KnottLab / codex

Pipeline processing CODEX output
MIT License
2 stars 1 forks source link

Ray-related memory leak #18

Closed nathanin closed 3 years ago

nathanin commented 3 years ago

During EDOF shared objects will be pinned in memory presumably because of some in-scope reference that I have been unable to track down, and therefore not cleared from the object store, effectively multiplying the space it takes to run EDOF, and causing overflows.

Very oddly, during testing for this issue, the increased object store usage is only observed for cycle > 0, channel > 0. Still unclear if it's always and only cycle>0, channel>0.

Anecdotally, I've seen large sections successfully complete the DAPI channels from all cycles, then begin to have problems later in processing.

Attempting to refactor using ray.put inside of edof_loop in order to eliminate the issue.

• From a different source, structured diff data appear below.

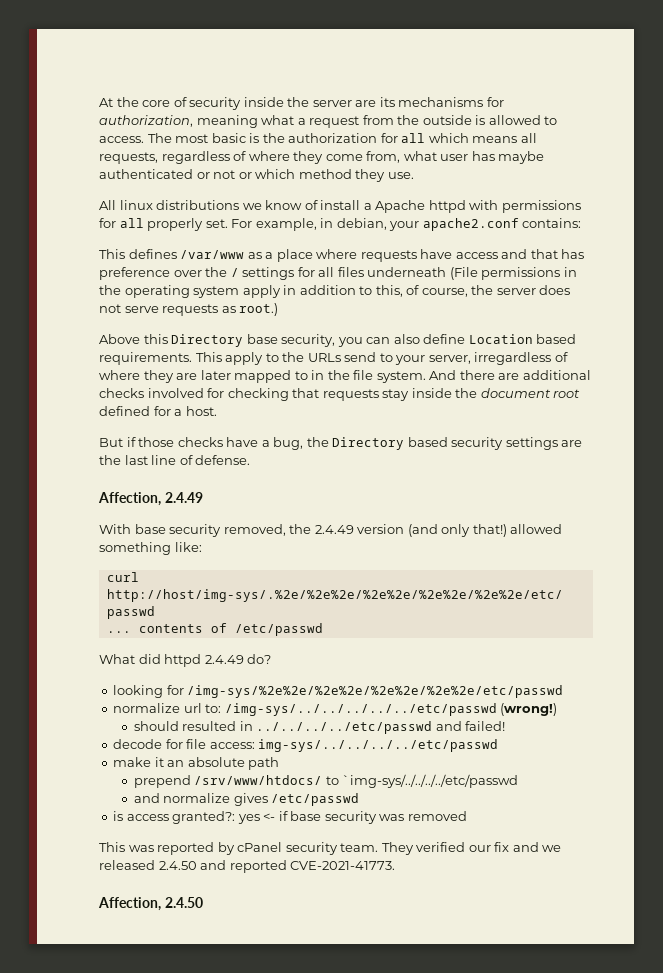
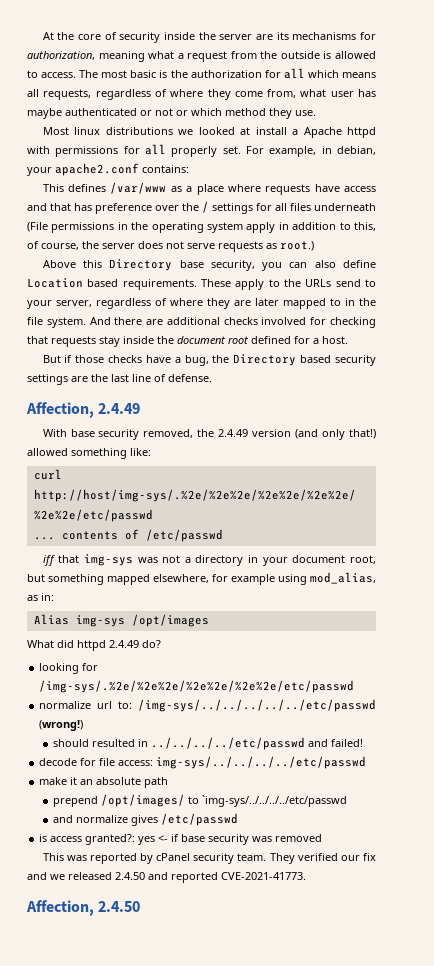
[99,200,116,210] All -> [42,127,69,135] Most
[265,200,318,210] know of -> [198,127,251,135] looked at
[195,352,222,362] This -> [201,279,232,287] These
[474,352,552,365] irregardless -> [96,298,151,309] regardless
(323, 629) none -> [42,554,376,566] [27,572,376,585] [27,593,54,601] [33,614,209,627] // iff that img-sys was not a directory in your document root, but something mapped elsewhere, for example using mod_alias, as in: // Alias img-sys /opt/images
[187,685,564,698] /img-sys/%2e%2e/%2e%2e/%2e%2e/%2e%2e/etc/passwd -> [39,680,355,693] /img-sys/.%2e/%2e%2e/%2e%2e/%2e%2e/etc/passwd
[194,775,323,785] /srv/www/htdocs/ -> [101,794,186,807] /opt/images/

nathanin commented 3 years ago

seems like the main problem was coming up after storing background_1 in codex_object. the call to edof_loop would pass the whole codex_object into it unnecessarily. so, since the background image was not there in the first runs, this wasn't a problem. After that image is populated, it gets passed in and referenced by each one of the running edof_loop processes. As it's the actual array and not an object store reference, this was a problem.

checking to see if only passing the required metadata fields solves it.

another solution might be to store those objects in ray's shared memory and pull them with object ID's.

nathanin commented 3 years ago

0deea03

fixed ?